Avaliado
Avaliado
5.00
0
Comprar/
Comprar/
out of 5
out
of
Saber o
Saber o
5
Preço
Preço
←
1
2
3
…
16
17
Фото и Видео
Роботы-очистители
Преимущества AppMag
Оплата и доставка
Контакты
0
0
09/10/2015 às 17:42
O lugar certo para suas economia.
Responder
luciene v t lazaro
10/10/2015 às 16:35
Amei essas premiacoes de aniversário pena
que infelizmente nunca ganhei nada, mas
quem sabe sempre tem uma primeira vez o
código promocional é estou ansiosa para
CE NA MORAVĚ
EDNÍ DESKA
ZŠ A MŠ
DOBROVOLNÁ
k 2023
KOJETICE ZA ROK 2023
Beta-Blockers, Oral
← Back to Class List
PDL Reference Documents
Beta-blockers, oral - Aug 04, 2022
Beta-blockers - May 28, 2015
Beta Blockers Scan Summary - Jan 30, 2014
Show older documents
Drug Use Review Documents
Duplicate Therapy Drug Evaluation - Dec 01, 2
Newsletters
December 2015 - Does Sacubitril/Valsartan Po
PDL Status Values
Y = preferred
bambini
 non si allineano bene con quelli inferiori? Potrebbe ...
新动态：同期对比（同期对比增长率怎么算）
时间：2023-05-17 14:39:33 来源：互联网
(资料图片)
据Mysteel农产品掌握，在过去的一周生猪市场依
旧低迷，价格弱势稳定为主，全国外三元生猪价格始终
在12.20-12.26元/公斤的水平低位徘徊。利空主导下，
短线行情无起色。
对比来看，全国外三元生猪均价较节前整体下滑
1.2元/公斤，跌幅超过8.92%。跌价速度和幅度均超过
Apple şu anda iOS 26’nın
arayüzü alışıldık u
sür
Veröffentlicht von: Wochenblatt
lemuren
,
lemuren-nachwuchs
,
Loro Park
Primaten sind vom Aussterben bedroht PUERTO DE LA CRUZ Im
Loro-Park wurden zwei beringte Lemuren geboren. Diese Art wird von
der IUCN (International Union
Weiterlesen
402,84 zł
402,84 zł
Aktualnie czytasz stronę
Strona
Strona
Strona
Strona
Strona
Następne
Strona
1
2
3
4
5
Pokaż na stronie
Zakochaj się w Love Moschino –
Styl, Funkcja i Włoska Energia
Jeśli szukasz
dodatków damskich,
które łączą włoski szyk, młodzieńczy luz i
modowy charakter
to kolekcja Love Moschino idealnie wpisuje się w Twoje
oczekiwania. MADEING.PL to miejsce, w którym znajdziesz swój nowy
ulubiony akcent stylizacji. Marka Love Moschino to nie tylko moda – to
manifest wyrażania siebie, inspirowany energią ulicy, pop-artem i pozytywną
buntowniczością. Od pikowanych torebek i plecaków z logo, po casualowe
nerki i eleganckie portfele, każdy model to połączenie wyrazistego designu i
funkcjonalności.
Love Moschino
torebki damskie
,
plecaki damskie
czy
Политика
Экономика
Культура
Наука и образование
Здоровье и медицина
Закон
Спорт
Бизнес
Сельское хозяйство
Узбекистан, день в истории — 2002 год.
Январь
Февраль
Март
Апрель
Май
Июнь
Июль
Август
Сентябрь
====================
■ Task objective
Out of the data above, give again only the lines starting at the one holding "Weiterlesen" and ending at the one holding "manifest wyrażania siebie, inspirowany", unchanged.

■ The answer
Weiterlesen
402,84 zł
402,84 zł
Aktualnie czytasz stronę
Strona
Strona
Strona
Strona
Strona
Następne
Strona
1
2
3
4
5
Pokaż na stronie
Zakochaj się w Love Moschino –
Styl, Funkcja i Włoska Energia
Jeśli szukasz
dodatków damskich,
które łączą włoski szyk, młodzieńczy luz i
modowy charakter
to kolekcja Love Moschino idealnie wpisuje się w Twoje
oczekiwania. MADEING.PL to miejsce, w którym znajdziesz swój nowy
ulubiony akcent stylizacji. Marka Love Moschino to nie tylko moda – to
manifest wyrażania siebie, inspirowany energią ulicy, pop-artem i pozytywną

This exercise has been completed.